A life annuity is a plan for distributing funds provided to the insurance company by the Florida annuity holder(s). Typically a life annuity provides level, regular, lifelong payments to the holder. The contract terminates with the holder’s death and any undistributed funds revert to the insurance company. Since the Florida annuity payout is geared to the life expectancy of the holder, the insurance company bears the risk that the holder’s life will exceed expectancy however they benefit should the holder experience an early death; the law of large numbers guarantees that the former and latter typically cancel each other out over time.

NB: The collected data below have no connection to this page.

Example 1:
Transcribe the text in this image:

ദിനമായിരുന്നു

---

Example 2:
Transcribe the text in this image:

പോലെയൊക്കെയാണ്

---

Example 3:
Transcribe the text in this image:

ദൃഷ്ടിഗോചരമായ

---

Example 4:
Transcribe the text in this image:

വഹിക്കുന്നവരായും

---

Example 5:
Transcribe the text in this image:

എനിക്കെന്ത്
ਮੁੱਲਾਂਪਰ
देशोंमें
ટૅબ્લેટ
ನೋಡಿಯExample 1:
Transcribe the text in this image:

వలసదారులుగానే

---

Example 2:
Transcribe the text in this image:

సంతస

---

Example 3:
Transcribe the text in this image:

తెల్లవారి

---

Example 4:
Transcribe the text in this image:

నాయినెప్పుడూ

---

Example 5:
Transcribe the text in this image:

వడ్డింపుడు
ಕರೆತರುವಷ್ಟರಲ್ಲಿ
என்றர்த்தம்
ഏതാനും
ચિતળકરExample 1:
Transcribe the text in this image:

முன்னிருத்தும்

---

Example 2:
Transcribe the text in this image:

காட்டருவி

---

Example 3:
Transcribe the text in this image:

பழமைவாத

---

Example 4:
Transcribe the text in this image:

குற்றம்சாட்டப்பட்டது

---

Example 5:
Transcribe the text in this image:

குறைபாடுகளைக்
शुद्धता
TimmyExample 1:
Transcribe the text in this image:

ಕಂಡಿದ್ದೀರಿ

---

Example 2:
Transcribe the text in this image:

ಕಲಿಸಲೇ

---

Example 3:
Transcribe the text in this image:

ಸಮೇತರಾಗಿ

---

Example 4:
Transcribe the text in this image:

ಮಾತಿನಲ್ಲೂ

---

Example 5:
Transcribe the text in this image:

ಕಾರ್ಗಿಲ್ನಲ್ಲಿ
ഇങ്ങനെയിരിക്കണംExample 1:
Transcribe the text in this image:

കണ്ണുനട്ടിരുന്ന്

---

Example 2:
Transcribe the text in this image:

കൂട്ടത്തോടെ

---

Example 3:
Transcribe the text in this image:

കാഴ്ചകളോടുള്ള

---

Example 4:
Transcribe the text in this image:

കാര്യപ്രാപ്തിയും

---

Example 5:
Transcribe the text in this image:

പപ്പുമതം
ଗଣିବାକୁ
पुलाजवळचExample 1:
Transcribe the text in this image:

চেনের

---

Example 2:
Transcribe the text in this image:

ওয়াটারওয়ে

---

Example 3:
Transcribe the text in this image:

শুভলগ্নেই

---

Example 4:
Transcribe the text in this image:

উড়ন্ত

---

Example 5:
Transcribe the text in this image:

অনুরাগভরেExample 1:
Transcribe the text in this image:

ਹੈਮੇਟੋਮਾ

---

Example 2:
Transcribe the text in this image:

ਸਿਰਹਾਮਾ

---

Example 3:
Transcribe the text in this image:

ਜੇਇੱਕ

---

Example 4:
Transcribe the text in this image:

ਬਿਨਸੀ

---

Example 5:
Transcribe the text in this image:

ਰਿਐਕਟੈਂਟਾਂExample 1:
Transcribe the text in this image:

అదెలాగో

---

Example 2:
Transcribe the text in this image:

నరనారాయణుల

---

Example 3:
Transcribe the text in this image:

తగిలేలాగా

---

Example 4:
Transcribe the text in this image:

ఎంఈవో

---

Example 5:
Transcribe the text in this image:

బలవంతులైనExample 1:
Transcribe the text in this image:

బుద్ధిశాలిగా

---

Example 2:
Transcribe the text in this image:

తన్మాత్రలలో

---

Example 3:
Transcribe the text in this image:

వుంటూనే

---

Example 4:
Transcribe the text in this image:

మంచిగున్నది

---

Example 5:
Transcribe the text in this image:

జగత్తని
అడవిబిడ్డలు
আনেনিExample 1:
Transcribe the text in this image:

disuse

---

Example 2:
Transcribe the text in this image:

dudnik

Most annuities provide for a death-benefit option which allows the holder to designate one or more beneficiaries. In the event of the annuity holder’s death, the beneficiary would receive a minimum of all the undistributed premiums, minus any partial withdrawals. There are ways of enhancing the death benefit but they require you to incur higher expense charges. A period-certain Florida annuity requires payment of annuity benefits for a designated time period; the beneficiary (or the estate) receives the payments if the holder dies.

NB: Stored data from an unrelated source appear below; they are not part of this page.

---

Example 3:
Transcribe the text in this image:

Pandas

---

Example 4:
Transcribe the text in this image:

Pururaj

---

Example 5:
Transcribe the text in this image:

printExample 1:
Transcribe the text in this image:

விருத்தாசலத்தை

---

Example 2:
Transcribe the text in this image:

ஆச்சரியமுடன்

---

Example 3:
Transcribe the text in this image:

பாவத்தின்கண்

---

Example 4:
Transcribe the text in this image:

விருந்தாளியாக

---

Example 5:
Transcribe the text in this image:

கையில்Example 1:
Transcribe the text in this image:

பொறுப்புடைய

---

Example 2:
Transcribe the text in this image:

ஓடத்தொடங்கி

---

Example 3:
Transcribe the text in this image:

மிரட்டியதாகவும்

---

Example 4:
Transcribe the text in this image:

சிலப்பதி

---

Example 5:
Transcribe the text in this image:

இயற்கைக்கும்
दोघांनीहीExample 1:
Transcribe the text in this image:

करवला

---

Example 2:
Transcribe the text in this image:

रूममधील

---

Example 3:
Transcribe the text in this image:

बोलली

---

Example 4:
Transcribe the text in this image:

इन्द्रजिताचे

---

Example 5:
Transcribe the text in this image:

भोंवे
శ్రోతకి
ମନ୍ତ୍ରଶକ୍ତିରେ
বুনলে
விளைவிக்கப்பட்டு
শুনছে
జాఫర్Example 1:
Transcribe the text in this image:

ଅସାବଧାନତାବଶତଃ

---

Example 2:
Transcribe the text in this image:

Another variation involves multiple annuitants. A Joint-and-life annuity pays until the first annuitant dies; a joint-and-survivors Florida annuity pays until both annuitants die.So let’s say that a retired couple living in Florida were looking for a contract that would pay the annuitant, and his surviving spouse. Then they would probably go for a joint and survivors Florida annuity. An impaired-life annuity is potentially important for a holder whose life expectancy drops dramatically during the life of the Florida annuity contract; the terms allow for a commensurate increase in payout as compensation.